The intermetallic phases listed above have an evident effect on the mechanical properties of the base material, depending on their orientation, so it is important to take this into account in the construction and production of transformed and welded parts [13], as this affects the properties of the final product. The Aluminium alloy EN AW-5454 belongs to the alloys that are hardened by kneading. With the input of energy during welding, the structure of the material loosens in the heat-affected area [5,7]. During the welding itself, it will be necessary to pay attention to the lowest possible energy input [14,48], in order to preserve the properties of the base material, but still sufficient to meet the load-bearing requirements of the welded joint. In further research, it will be necessary to pay attention to the heat-affected zone [18], the area of joining the filler and basic material [20] and the equiaxed grain zone (EGZ) [16]. It will also be important to avoid the occurrence of welding defects, as these have a significant impact on the load-bearing capacity and safety of welded joints [22].

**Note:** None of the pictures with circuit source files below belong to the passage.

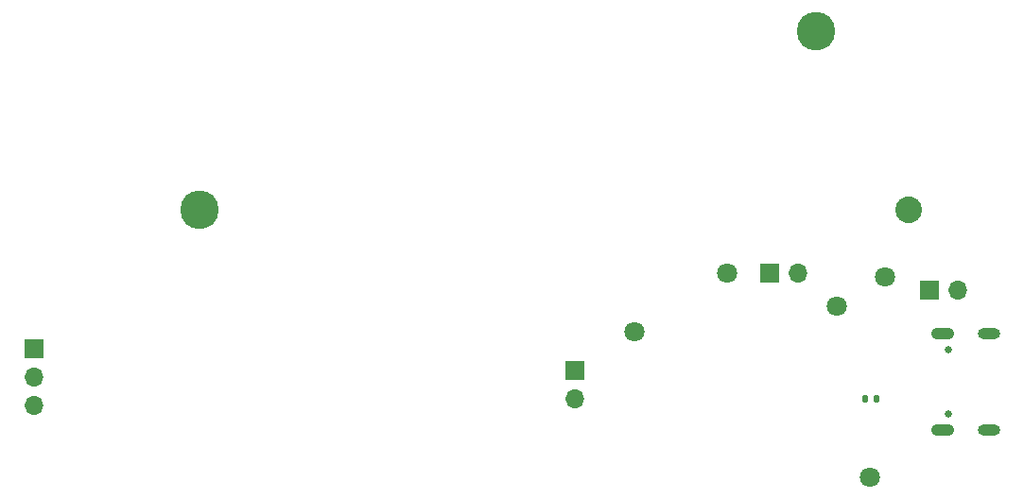
<source format=gbs>
%TF.GenerationSoftware,KiCad,Pcbnew,(7.0.0)*%
%TF.CreationDate,2023-02-26T18:38:48-08:00*%
%TF.ProjectId,esp32-c3-rgb,65737033-322d-4633-932d-7267622e6b69,rev?*%
%TF.SameCoordinates,Original*%
%TF.FileFunction,Soldermask,Bot*%
%TF.FilePolarity,Negative*%
%FSLAX46Y46*%
G04 Gerber Fmt 4.6, Leading zero omitted, Abs format (unit mm)*
G04 Created by KiCad (PCBNEW (7.0.0)) date 2023-02-26 18:38:48*
%MOMM*%
%LPD*%
G01*
G04 APERTURE LIST*
G04 Aperture macros list*
%AMRoundRect*
0 Rectangle with rounded corners*
0 $1 Rounding radius*
0 $2 $3 $4 $5 $6 $7 $8 $9 X,Y pos of 4 corners*
0 Add a 4 corners polygon primitive as box body*
4,1,4,$2,$3,$4,$5,$6,$7,$8,$9,$2,$3,0*
0 Add four circle primitives for the rounded corners*
1,1,$1+$1,$2,$3*
1,1,$1+$1,$4,$5*
1,1,$1+$1,$6,$7*
1,1,$1+$1,$8,$9*
0 Add four rect primitives between the rounded corners*
20,1,$1+$1,$2,$3,$4,$5,0*
20,1,$1+$1,$4,$5,$6,$7,0*
20,1,$1+$1,$6,$7,$8,$9,0*
20,1,$1+$1,$8,$9,$2,$3,0*%
G04 Aperture macros list end*
%ADD10C,1.800000*%
%ADD11R,1.700000X1.700000*%
%ADD12O,1.700000X1.700000*%
%ADD13C,0.650000*%
%ADD14O,2.100000X1.050000*%
%ADD15O,2.000000X1.000000*%
%ADD16C,2.390000*%
%ADD17C,3.450000*%
%ADD18RoundRect,0.140000X-0.140000X-0.170000X0.140000X-0.170000X0.140000X0.170000X-0.140000X0.170000X0*%
G04 APERTURE END LIST*
D10*
%TO.C,TP5*%
X89780000Y-118170000D03*
%TD*%
D11*
%TO.C,J2*%
X36029999Y-119674999D03*
D12*
X36029999Y-122214999D03*
X36029999Y-124754999D03*
%TD*%
D10*
%TO.C,TP18*%
X98090000Y-112900000D03*
%TD*%
D11*
%TO.C,J4*%
X84469999Y-121629999D03*
D12*
X84469999Y-124169999D03*
%TD*%
%TO.C,TH1*%
X118789999Y-114499999D03*
D11*
X116249999Y-114499999D03*
%TD*%
%TO.C,J3*%
X101889999Y-112939999D03*
D12*
X104429999Y-112939999D03*
%TD*%
D10*
%TO.C,TP1*%
X107900000Y-115890000D03*
%TD*%
%TO.C,TP4*%
X112250000Y-113250000D03*
%TD*%
%TO.C,TP2*%
X110900000Y-131210000D03*
%TD*%
D13*
%TO.C,J1*%
X117875000Y-125550000D03*
X117875000Y-119770000D03*
D14*
X117374999Y-126979999D03*
D15*
X121554999Y-126979999D03*
X121554999Y-118339999D03*
D14*
X117374999Y-118339999D03*
%TD*%
D16*
%TO.C,BT1*%
X114350000Y-107250000D03*
D17*
X106020000Y-91250000D03*
X50820000Y-107250000D03*
%TD*%
D18*
%TO.C,C4*%
X110490000Y-124160000D03*
X111450000Y-124160000D03*
%TD*%
M02*

</source>
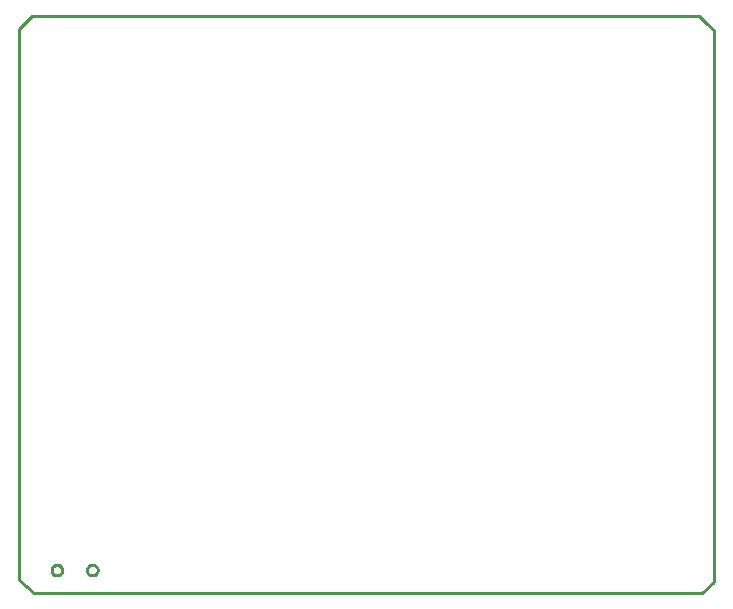
<source format=gbr>
G04 EAGLE Gerber RS-274X export*
G75*
%MOMM*%
%FSLAX34Y34*%
%LPD*%
%IN*%
%IPPOS*%
%AMOC8*
5,1,8,0,0,1.08239X$1,22.5*%
G01*
%ADD10C,0.254000*%


D10*
X-607060Y72898D02*
X-594360Y62484D01*
X-590804Y62230D01*
X-28448Y62230D01*
X-18796Y71628D01*
X-18796Y538482D01*
X-24386Y544324D01*
X-31496Y550672D01*
X-595630Y550672D01*
X-607060Y539750D01*
X-607060Y72898D01*
X-570450Y81265D02*
X-570527Y80680D01*
X-570680Y80110D01*
X-570905Y79565D01*
X-571200Y79055D01*
X-571559Y78587D01*
X-571977Y78169D01*
X-572445Y77810D01*
X-572955Y77515D01*
X-573500Y77290D01*
X-574070Y77137D01*
X-574655Y77060D01*
X-575245Y77060D01*
X-575830Y77137D01*
X-576400Y77290D01*
X-576945Y77515D01*
X-577455Y77810D01*
X-577923Y78169D01*
X-578341Y78587D01*
X-578700Y79055D01*
X-578995Y79565D01*
X-579220Y80110D01*
X-579373Y80680D01*
X-579450Y81265D01*
X-579450Y81855D01*
X-579373Y82440D01*
X-579220Y83010D01*
X-578995Y83555D01*
X-578700Y84065D01*
X-578341Y84533D01*
X-577923Y84951D01*
X-577455Y85310D01*
X-576945Y85605D01*
X-576400Y85830D01*
X-575830Y85983D01*
X-575245Y86060D01*
X-574655Y86060D01*
X-574070Y85983D01*
X-573500Y85830D01*
X-572955Y85605D01*
X-572445Y85310D01*
X-571977Y84951D01*
X-571559Y84533D01*
X-571200Y84065D01*
X-570905Y83555D01*
X-570680Y83010D01*
X-570527Y82440D01*
X-570450Y81855D01*
X-570450Y81265D01*
X-540450Y81265D02*
X-540527Y80680D01*
X-540680Y80110D01*
X-540905Y79565D01*
X-541200Y79055D01*
X-541559Y78587D01*
X-541977Y78169D01*
X-542445Y77810D01*
X-542955Y77515D01*
X-543500Y77290D01*
X-544070Y77137D01*
X-544655Y77060D01*
X-545245Y77060D01*
X-545830Y77137D01*
X-546400Y77290D01*
X-546945Y77515D01*
X-547455Y77810D01*
X-547923Y78169D01*
X-548341Y78587D01*
X-548700Y79055D01*
X-548995Y79565D01*
X-549220Y80110D01*
X-549373Y80680D01*
X-549450Y81265D01*
X-549450Y81855D01*
X-549373Y82440D01*
X-549220Y83010D01*
X-548995Y83555D01*
X-548700Y84065D01*
X-548341Y84533D01*
X-547923Y84951D01*
X-547455Y85310D01*
X-546945Y85605D01*
X-546400Y85830D01*
X-545830Y85983D01*
X-545245Y86060D01*
X-544655Y86060D01*
X-544070Y85983D01*
X-543500Y85830D01*
X-542955Y85605D01*
X-542445Y85310D01*
X-541977Y84951D01*
X-541559Y84533D01*
X-541200Y84065D01*
X-540905Y83555D01*
X-540680Y83010D01*
X-540527Y82440D01*
X-540450Y81855D01*
X-540450Y81265D01*
M02*

</source>
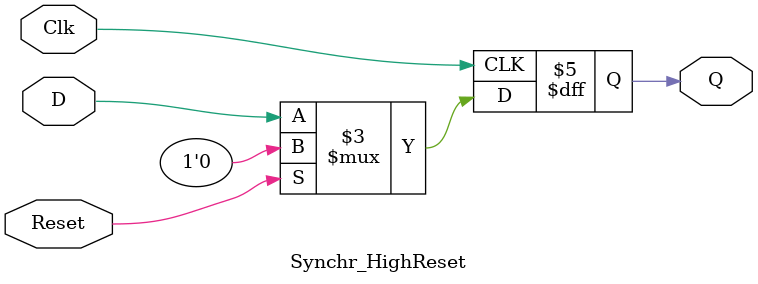
<source format=v>
`timescale 1ns / 1ps

module Synchr_HighReset(
    input D,
    input Clk,
    input Reset,
    output reg Q
    );
    
    always @(posedge Clk)
        if(Reset)
            Q <= 1'b0;
        else
            Q <= D;    
    
endmodule

</source>
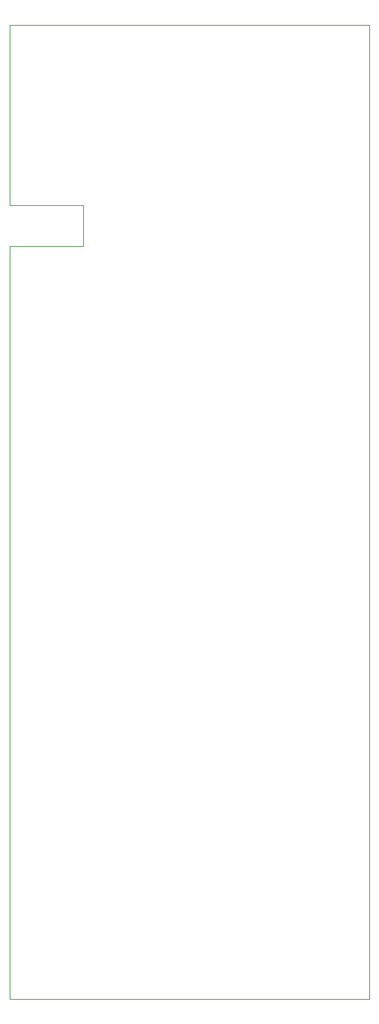
<source format=gm1>
G04 #@! TF.GenerationSoftware,KiCad,Pcbnew,6.0.4-6f826c9f35~116~ubuntu20.04.1*
G04 #@! TF.CreationDate,2022-04-20T21:19:42-04:00*
G04 #@! TF.ProjectId,yash,79617368-2e6b-4696-9361-645f70636258,rev?*
G04 #@! TF.SameCoordinates,Original*
G04 #@! TF.FileFunction,Profile,NP*
%FSLAX46Y46*%
G04 Gerber Fmt 4.6, Leading zero omitted, Abs format (unit mm)*
G04 Created by KiCad (PCBNEW 6.0.4-6f826c9f35~116~ubuntu20.04.1) date 2022-04-20 21:19:42*
%MOMM*%
%LPD*%
G01*
G04 APERTURE LIST*
G04 #@! TA.AperFunction,Profile*
%ADD10C,0.100000*%
G04 #@! TD*
G04 APERTURE END LIST*
D10*
X78000000Y-165000000D02*
X78000000Y-73000000D01*
X122000000Y-165000000D02*
X78000000Y-165000000D01*
X78000000Y-46000000D02*
X122000000Y-46000000D01*
X87000000Y-73000000D02*
X87000000Y-68000000D01*
X78000000Y-68000000D02*
X78000000Y-46000000D01*
X87000000Y-68000000D02*
X78000000Y-68000000D01*
X122000000Y-46000000D02*
X122000000Y-165000000D01*
X78000000Y-73000000D02*
X87000000Y-73000000D01*
M02*

</source>
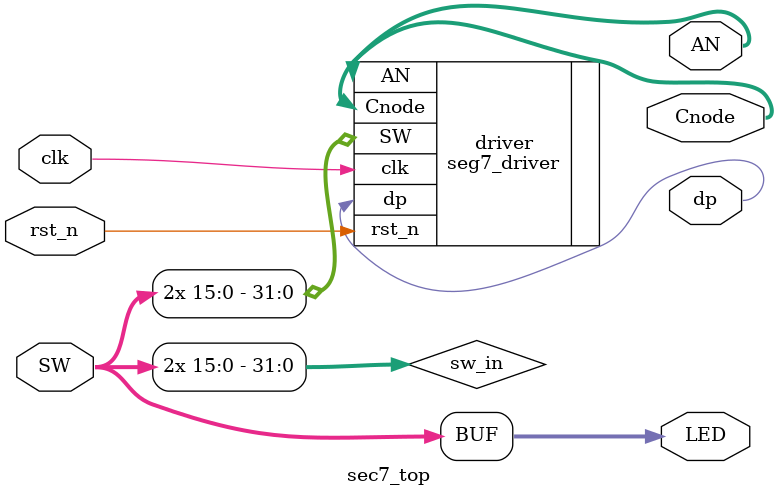
<source format=v>
`timescale 1ns / 1ps
module sec7_top(
input clk,
    input rst_n,
    input [15:0] SW,
    output wire [6:0] Cnode,
    output dp,
    output [7:0] AN,
    output wire[15:0] LED
);

wire [31:0]sw_in;
assign sw_in = {SW, SW}; 
assign LED = SW;

seg7_driver driver(
.clk(clk),
.rst_n(rst_n),
.SW(sw_in),
.Cnode(Cnode),
.dp(dp),
.AN(AN)
);
endmodule



</source>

4. Summary and Conclusions

A precise characterisation was performed of two Al-alloy EN AW-5454 metal sheets with thicknesses of 3.5 mm and 4 mm. The key findings of this characterisation are:

• On average, the measured hardness on the thinner sheet was 5% higher than the measured hardness on the thicker sheet.
• In the tensile testing, the longitudinal elongation of the thicker sheet was 11.5% greater than the transverse, and the longitudinal elongation of the thinner sheet was 0.7% greater than the transverse.
• None of the examined fractures were tough, rather, they were extremely brittle fractures.
• In the Charpy tests the average work needed to break a thicker plate in the longitudinal direction was more than 20% greater than the work needed to break it in the transverse direction. In the case of the thinner sheet metal, the work required to break the specimen in the longitudinal direction was more than 40% greater than the work required to break the specimen in the transverse direction.
• In the Charpy tests the intermetallic particles in the longitudinal samples were mostly intact, their distribution appeared random, and the upper part of the fracture showed tough areas along the edges of the pits, which indicates a better toughness than the tests in the transverse direction. More crushed intermetallic particles were observed at the fractures of the transverse samples, and their distribution appeared to be more oriented in the direction of rolling.
• The critical size of the J_IC integral, as well as the fracture toughness of the longitudinally rolled SENB specimen, was about 50% greater than that of the transverse specimen. This was also confirmed by the higher resistance curve J - Δa.
• The state of the intermetallic particles on the mechanical SENB fractured surfaces was different from the intermetallic particles in the Charpy hammer fractures. On the longitudinal samples the particles of the second phase were crushed, while the particles of the second phase on the samples in the transverse direction were mostly whole. The texture on the thinner sheet was stretched and oriented with more compressed intermetallic particles, which were smaller than on the thicker sheet.
• Particle resistance to crack growth in the longitudinal SENB specimen contributed to the energy that inhibited the crack.
• The performed EDX analysis showed an increased content of Mn and Fe at all the analysed points of the sample fracture surfaces, indicative for the intermetallic phase particles Al₆(Mn,Fe). The analysed microstructure was a single-phase α-alumina with present phases of Al₆(Mn, Fe) and Mg₂Si.

From the above findings, we can conclude that the thickness of the material and the direction of rolling affect the material properties of the Al-alloy significantly, due mainly to the size, shape, orientation and arrangement of the Al₆(Mn,Fe) intermetallic phase particles.